The biological fight means fighting certain diseases using the natural predator of what causes the disease in the first place, such as the classic example of ladybirds used against aphids. The biological fight offers a lot more possibilities. However, it must be used with precaution !
How does it work ?
The biological fight is a curative method, that is to say that it only acts if a destructor is present, and not before it arrives. With the biological fight, we aim to find again an equilibrium mimicking nature, where predators (also called “biological fight agents”) regulate all proliferation. In garden, the wildlife is often much reduced, the introduction of these biological fights' agents allows you to obtain equilibrium quicker, against a particular pest. With this method, you can limit the proliferation of annoying pests, such as slugs, green worms that eat the plant's roots, weevils (which clip the leaves edges) and many others.
How to proceed?
Firstly, to establish the biological fight, you need to be certain of the type of pest that you need to fight. There is not a biological solution for every problem, far from it! When you have selected the biological fight agents needed, think about ordering them in advance.

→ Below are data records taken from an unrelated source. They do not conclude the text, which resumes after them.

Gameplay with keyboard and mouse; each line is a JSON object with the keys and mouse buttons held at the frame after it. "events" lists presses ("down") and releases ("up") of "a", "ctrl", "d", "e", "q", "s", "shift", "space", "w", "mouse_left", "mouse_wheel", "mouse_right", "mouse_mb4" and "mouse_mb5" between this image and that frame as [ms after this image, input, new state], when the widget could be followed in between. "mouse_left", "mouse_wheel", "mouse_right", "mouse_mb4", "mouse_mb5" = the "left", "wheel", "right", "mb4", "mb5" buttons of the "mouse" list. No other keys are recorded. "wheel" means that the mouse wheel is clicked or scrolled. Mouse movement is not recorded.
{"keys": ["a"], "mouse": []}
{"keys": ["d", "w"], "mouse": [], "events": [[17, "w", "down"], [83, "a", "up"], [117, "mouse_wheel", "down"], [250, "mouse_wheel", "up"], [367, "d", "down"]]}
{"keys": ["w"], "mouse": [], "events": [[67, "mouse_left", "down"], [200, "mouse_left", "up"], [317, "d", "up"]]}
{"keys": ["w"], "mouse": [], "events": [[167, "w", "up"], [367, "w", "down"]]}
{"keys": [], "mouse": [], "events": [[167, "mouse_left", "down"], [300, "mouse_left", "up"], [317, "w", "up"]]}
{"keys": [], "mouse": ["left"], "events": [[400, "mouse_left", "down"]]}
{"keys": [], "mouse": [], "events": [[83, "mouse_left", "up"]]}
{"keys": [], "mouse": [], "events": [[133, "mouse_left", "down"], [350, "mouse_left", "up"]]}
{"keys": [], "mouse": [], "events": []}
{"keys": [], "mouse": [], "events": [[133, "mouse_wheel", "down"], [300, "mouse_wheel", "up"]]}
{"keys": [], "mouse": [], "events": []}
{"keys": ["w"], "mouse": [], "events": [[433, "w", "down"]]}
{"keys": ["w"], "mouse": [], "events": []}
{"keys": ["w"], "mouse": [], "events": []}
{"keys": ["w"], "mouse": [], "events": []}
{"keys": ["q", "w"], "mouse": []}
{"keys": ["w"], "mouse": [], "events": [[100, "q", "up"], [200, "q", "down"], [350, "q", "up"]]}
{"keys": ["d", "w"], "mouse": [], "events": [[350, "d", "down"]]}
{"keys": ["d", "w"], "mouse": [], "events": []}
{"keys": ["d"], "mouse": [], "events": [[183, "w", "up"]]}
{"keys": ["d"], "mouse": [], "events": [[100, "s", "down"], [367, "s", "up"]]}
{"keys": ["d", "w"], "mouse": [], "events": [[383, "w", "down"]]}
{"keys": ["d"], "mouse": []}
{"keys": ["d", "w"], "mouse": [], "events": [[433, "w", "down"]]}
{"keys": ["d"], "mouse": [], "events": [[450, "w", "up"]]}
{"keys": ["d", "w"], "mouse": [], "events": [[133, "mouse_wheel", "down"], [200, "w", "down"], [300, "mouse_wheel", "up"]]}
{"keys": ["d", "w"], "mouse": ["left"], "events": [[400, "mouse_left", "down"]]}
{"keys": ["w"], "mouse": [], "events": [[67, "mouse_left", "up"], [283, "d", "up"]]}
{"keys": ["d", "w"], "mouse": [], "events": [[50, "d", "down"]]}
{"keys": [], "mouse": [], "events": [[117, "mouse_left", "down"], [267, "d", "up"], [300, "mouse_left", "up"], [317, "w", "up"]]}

In general, they are living animals and they cannot live for more than a day before release. Because of this, the biological fight is limiting! All you have to do is to release the bugs (sometimes quite small!) on the infested plant. The nematodes (microscopic roundworms), which are biological fight agents of a particular kind, need to be applied on a wet soil, with a watering can as they need to be diluted in water.
The right time
In order for the biological fight to produce results, the temperature and the humidity must be compatible with the needs of the predator. It is simply bug farming that you are undertaking! Therefore, biological fight agents can only be introduced at certain periods of the year, when the temperature is mild, neither too hot nor too cold. The spring, after the last frosts, is often the best time.
A necessary equilibrium
In using the biological fight, you are not going to eradicate all the pests that you are fighting. Nature tends to re-create an equilibrium; so some pests will always escape their natural predators. If the predators were to disappear, the pests could again proliferate. However, if this proliferation were to take place in the predator's presence, the latter would be able to regulate this new proliferation, with a time delay (the time needed to lay its eggs and hatching time!), often several weeks.
The biological fight is quite appealing but apart from the use of nematodes ( microscopic round worms) against slugs and weevils, this method is ill adapted to gardens. Nothing will replace a manual intervention done at the right time, just before a proliferation is about to become uncontrollable!